==== Texto fornecido

Souto Maior afirma ainda que, em nenhum país o espiritismo de Kardec ganhou tantos adeptos quanto no Brasil.

Um dos grandes responsáveis por isso foi o médium Chico Xavier (1910-2002).

Além de ações de caridade, o mineiro ganhou fama ao psicografar milhares de cartas e publicar mais de 400 obras.

Em 2010, segundo o Censo mais recente do IBGE, 3,8 milhões de pessoas se declararam seguidores da doutrina no Brasil. É o secto com maior índice de ensino superior (31,5%) e a maior taxa de alfabetização (98,6%).

Nesse total, porém, não estão outras correntes reencarnacionistas existentes no Brasil, como o candomblé e a umbanda, das quais os kardecistas buscam se diferenciar.

Tampouco estão incluídos aqueles que veem a doutrina como filosofia e não religião, ou que a seguem em paralelo com religiões como a católica.

Os espíritas também vêm, desde o final de 2018, empregando esforços para explicar que o médium João de Deus, 77, preso em Goiânia (GO) sob a suspeita de abuso sexual e outros crimes, não pode ser considerado um espírita.

“O próprio médium já se declarou não espírita. É preciso separar a pessoa da doutrina. Mesmo que ele fosse espírita, dentro da nossas imperfeições, podemos cometer erros, mas os ensinamentos apontam para seguir corretamente”, diz Geraldo Campetti, vice-presidente da FEB (Federação Espírita do Brasil).

Ele diz que “segundo Kardec, uma coisa é ser médium, um instrumento entre o plano espiritual e o material, outra é o uso que se faz da mediunidade, que pode servir tanto ao bem quanto ao mal. Pode-se trabalhar pelo próximo ou por interesses particulares”.

========

▶ Exercícios:
1) Responda com base no texto sobre o espiritismo no Brasil:
(a) Segundo o Censo do IBGE, quantas pessoas se declararam seguidoras da doutrina no Brasil em 2010?
(b) Chico Xavier publicou mais de quantas obras?
(c) Que cargo Geraldo Campetti ocupa?
2) Reproduza sem alterações o trecho do texto sobre o espiritismo no Brasil que começa em "Um dos grandes" e termina em "de 400 obras.".

==== Dados do exercício

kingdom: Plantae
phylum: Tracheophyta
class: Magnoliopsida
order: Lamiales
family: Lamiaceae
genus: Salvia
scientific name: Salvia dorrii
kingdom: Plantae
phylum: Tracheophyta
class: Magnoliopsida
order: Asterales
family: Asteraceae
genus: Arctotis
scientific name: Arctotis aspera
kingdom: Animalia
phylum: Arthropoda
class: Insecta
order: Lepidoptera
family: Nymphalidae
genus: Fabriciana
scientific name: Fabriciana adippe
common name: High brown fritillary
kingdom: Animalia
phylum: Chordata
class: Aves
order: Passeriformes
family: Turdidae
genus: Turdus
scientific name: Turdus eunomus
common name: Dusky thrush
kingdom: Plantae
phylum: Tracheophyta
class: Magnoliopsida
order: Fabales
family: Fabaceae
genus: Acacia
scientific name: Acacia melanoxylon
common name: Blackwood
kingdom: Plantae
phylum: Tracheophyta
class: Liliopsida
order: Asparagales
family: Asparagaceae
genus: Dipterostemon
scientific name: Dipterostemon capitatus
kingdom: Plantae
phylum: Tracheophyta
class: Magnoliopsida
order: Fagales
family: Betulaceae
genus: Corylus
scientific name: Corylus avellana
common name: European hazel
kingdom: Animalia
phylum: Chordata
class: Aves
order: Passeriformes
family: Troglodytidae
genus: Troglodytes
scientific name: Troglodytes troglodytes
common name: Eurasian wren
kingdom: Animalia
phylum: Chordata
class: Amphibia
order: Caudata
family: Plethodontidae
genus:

========

▶ Respostas:
1)
(a) 3,8 milhões de pessoas.
(b) Mais de 400 obras.
(c) Vice-presidente da FEB (Federação Espírita do Brasil).

2)
Um dos grandes responsáveis por isso foi o médium Chico Xavier (1910-2002).

Além de ações de caridade, o mineiro ganhou fama ao psicografar milhares de cartas e publicar mais de 400 obras.